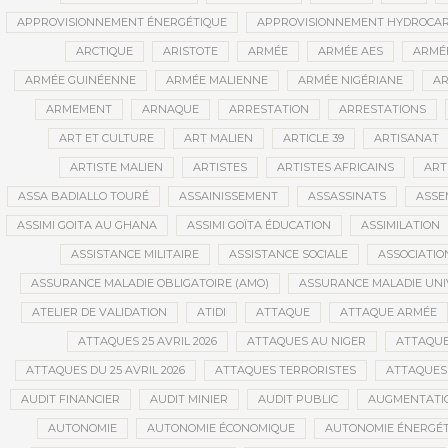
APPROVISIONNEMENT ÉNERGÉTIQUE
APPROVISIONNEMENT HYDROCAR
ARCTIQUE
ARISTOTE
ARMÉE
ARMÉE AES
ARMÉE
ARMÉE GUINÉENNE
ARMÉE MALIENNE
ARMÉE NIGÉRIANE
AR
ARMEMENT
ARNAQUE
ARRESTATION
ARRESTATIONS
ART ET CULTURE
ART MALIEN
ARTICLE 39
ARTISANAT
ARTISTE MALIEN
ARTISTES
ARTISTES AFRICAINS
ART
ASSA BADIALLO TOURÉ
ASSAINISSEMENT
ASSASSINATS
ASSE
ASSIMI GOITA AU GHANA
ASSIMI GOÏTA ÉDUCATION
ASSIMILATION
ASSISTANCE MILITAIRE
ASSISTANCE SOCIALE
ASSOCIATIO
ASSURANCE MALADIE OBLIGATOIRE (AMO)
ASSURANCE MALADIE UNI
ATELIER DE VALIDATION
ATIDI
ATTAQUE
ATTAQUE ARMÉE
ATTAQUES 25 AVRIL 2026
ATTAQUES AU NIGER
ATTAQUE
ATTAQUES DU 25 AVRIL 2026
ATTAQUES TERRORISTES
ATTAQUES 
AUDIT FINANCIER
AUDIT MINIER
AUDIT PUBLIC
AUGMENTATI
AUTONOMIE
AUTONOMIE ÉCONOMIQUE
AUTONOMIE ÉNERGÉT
--
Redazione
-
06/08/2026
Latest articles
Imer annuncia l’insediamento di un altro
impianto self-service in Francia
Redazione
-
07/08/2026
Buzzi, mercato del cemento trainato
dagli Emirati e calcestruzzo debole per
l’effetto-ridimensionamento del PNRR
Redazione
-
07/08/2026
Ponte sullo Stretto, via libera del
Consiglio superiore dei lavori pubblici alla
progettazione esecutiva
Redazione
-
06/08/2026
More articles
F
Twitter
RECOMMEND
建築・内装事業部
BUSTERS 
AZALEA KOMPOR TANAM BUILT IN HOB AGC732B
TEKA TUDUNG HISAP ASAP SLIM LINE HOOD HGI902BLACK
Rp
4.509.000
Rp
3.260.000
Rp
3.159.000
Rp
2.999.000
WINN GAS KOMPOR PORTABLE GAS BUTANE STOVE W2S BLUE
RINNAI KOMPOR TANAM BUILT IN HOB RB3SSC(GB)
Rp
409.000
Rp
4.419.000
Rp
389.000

**What to produce**.
Filter the entries by the string "BUILT" and copy each matching line.

**Task output**.
AZALEA KOMPOR TANAM BUILT IN HOB AGC732B
RINNAI KOMPOR TANAM BUILT IN HOB RB3SSC(GB)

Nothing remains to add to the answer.